On Sun, Jan 9, 2011 at 8:35 PM, Liam Wyatt <liamwyatt(a)gmail.com> wrote:
For one, I'm super pleased that we're taking a
wholistic approach to
improving the analytics on WMF project. I have been hoping that we
make it easier to extract x, y or z stats/metrics on an ad hoc basis,
but to actually get proper analytics built right in is a giant leap
beyond what I thought was possible.
And secondly, as far as I'm personally concerned, this research-l
mailing list would seem an appropriate place to host discussions about
the analytics project in the manner in which you described.
Excellent! There's some wording on this page that caused me to be a
little timid about this:
https://lists.wikimedia.org/mailman/listinfo/wiki-research-l
"Internal Wikimedia matters, discussions of new projects and similar
threads should be kept off the list."
This is arguably an "internal Wikimedia matter", but I suspect that
wording was written long ago, and could use some tuning and
clarification.
One question: as I understand it, one of the key
priorities of this
analytics project is the installation of OpenWebAnalytics (which
AFAICT will be similar to GoogleAnalytics but open source and also
compliant with the WMF's stringent privacy policy). If so, will the
full array of anonymised analytics be visible to everyone live, or
will the results be released in a summarised format on a regular
basis? That is, will the public/wikimedians/press be able to see the
same thing that the WMF can see and at the same time?
Not yet. We've discussed how to make this possible, but I think
there's a lot of work left to do to make this a reality. We'd need to
make sure of a couple of things:
1. That the only thing we're providing is a fully sanitized view of the data
2. That any user interface that we expose via public web page go
through much more rigorous security review
For the first item, it's worth discussing on one of the OWA mailing lists:
http://wiki.openwebanalytics.com/index.php?title=Support
I'll also make Peter aware of this thread so he knows what's going on.
Finally, if I may just throw in a little request to
the "wishlist" -
one thing that GLAM partners would really like to be able to do is
easily produce for themselves a "report card" of their organisation's
relationship to Wikimedia over time. Currently, we make do with
producing ad hoc stats for them based maingly on magnus' tools
(especially baGLAMa and GLAMorous) and other things like
linkypedia.inkdroid.org . It would be brilliant if a GLAM partner
could quickly and easily produce a *pretty* report that showed how
their images were being used (number of usages, number of views...),
how our external links to their site were used (most popular referral
paths, total traffic, most linked-from categories...) and how articles
about things relate to them are used (quality improvement over time,
combined pageviews for categories important to them...).

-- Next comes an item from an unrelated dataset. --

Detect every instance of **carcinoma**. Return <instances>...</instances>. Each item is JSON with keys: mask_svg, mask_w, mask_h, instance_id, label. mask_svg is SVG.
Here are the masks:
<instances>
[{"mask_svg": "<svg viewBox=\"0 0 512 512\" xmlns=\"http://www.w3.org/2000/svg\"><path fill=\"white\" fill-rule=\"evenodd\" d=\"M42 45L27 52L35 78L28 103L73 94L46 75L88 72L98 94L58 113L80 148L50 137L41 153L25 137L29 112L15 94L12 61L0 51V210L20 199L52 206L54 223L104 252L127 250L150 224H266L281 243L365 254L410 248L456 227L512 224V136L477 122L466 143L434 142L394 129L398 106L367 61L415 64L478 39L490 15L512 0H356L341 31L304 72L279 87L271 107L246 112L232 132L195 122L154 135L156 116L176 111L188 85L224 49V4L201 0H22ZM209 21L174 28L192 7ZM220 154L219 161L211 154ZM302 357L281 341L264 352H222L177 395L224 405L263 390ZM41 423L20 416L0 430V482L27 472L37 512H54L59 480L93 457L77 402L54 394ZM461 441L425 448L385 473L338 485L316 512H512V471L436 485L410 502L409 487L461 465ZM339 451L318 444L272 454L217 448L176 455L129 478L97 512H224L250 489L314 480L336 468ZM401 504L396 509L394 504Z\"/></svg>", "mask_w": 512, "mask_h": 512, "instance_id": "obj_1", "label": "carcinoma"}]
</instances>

Ideally, if
this could generate into a report fit to show to senior management, I
suspect that we would have much greater success with enticing more
GLAMs to move towards free-culture. All "whishlist" stuff I know, but
I thought I might as well ask :-)
By all means. I'm wondering what the most sensible way to organize
and vet all of the community wishlist issues. What I'd like to do is
make sure we have a bulleted summary or a query somewhere that we can
march through during the meetings we have at WMF about priority
setting. If it's buried in an email thread, it's going to get lost.
Where do you think is the most sensible place to ask people to put
these requests that works for everyone?